Faygeleh, a Yiddish word, literally translates to "little bird." Since the period immediately before World War II, however, it's mostly been used as a slang term for a gay person.
But what does a word like that really mean? And how can we get people to look past it—and every other label, title and superficial aspect of a person that other people seem to use for judgment?
This month, some self-dubbed faygelehs of Tucson are posing that question to the whole city with the Fabulous Faygeleh LGBT Film Festival, a series of screenings—with discussions—of movies exploring what it means to identify as gay, Jewish, black and/or any other kind of minority.

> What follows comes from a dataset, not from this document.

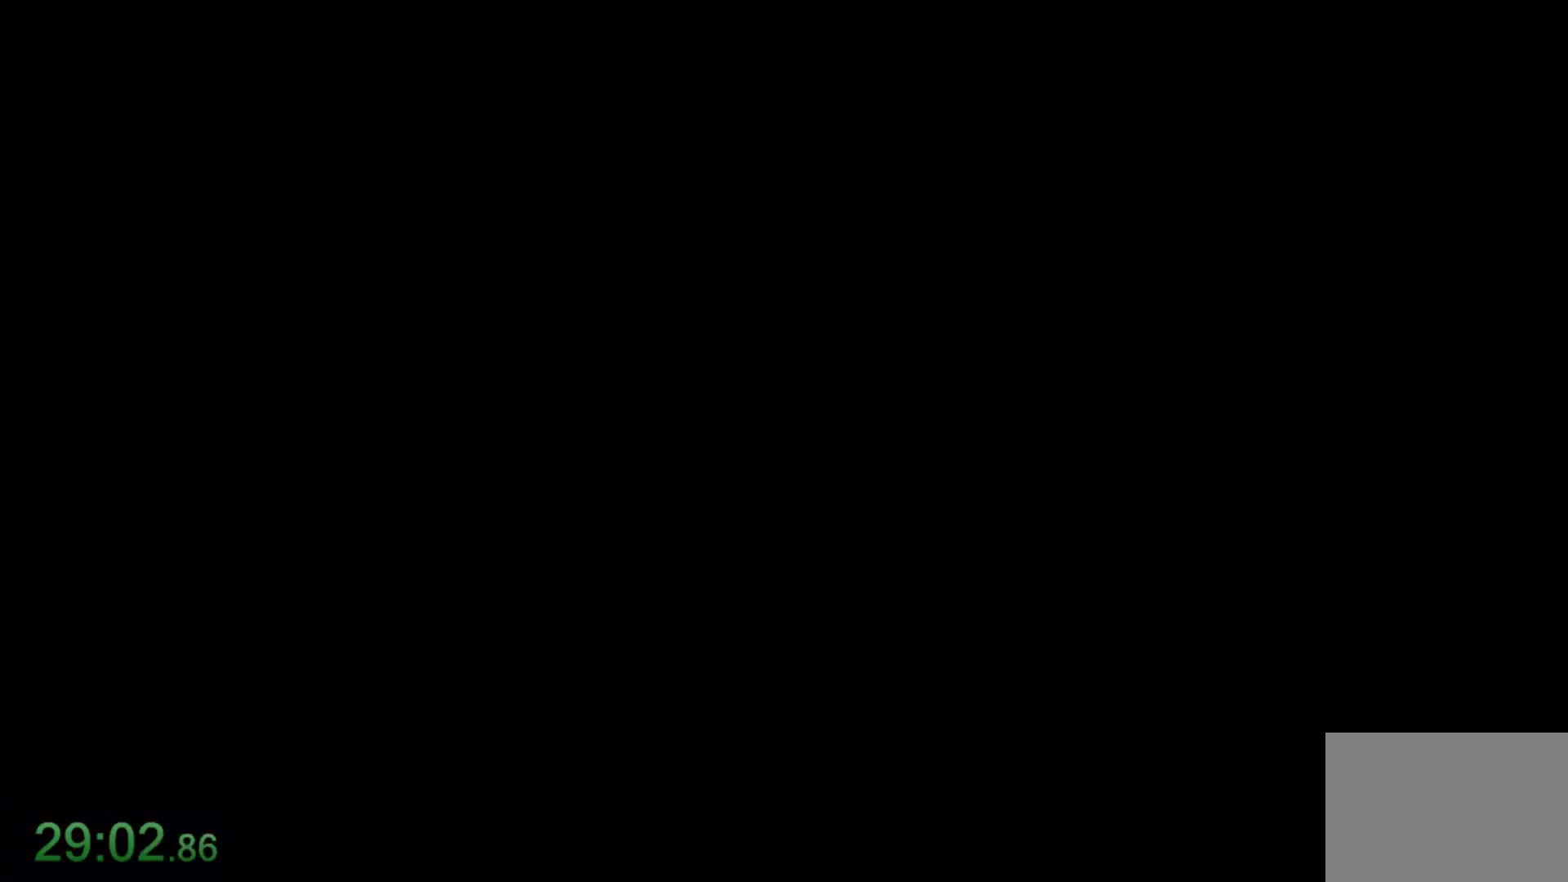
{"keys": ["d", "w"], "mouse": ["right"], "events": [[367, "mouse_right", "down"], [500, "d", "down"]]}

This is the festival's second year as an event in itself, distinct from (but also part of) the larger Tucson International Jewish Film Festival, which has always included at least one LGBT-themed film. Bob Polinsky, the co-chair of the Jewish Film Festival—along with his fellow co-chair and partner, Bob Nichol—came up with the idea when they were trying to pick one LGBT film to screen, and just couldn't, because there were so many fine films coming out of Israel. A whole series of LGBT films, they decided, was necessary.
This year's Fabulous Faygeleh festival will include more films than last year. It will also be the first year that the films will be screened at anywhere other than the Tucson Jewish Community Center—as part of an effort to reach a wider audience.
"We're striving to make this a film festival that's for everybody," declared Polinsky. "The films deal with universal themes, so we're encouraging non-gay as well as non-Jewish people to come."
Polinsky says it's all part of the principle of "public Judaism," or moving the core principles of Judaism into public places. The folks behind the festival want the whole community to "recognize the importance of the issues the films present and how they're part of Jewish ethics—accepting and loving people for who they are, as opposed to a perception of who they are based on a title or quality."
And just what are the films? Polinsky's favorite for this year is Eyes Wide Open, an Israeli film that follows two Orthodox Jewish men—a married father of four and a homeless student—who fall in love. It deals with the issues of faith, love and recognition of one's own sexuality in an orthodox setting.
Another film Polinsky loves is Off and Running, a coming-of-age story about a young black woman adopted by white Jewish lesbians—who are trying to understand her African-American roots and learn who she is.
"These films are about the struggles people go through with discovery and nonacceptance, when all they really want to do is have families and be happy and be considered normal," says Polinsky. "And I think when people see it up on the big screen, people can relate to it. Film is a very powerful medium to make that happen, and that's what we're hoping for."
Brooke Sebold, a New York City documentary and narrative filmmaker, will moderate discussions throughout the festival.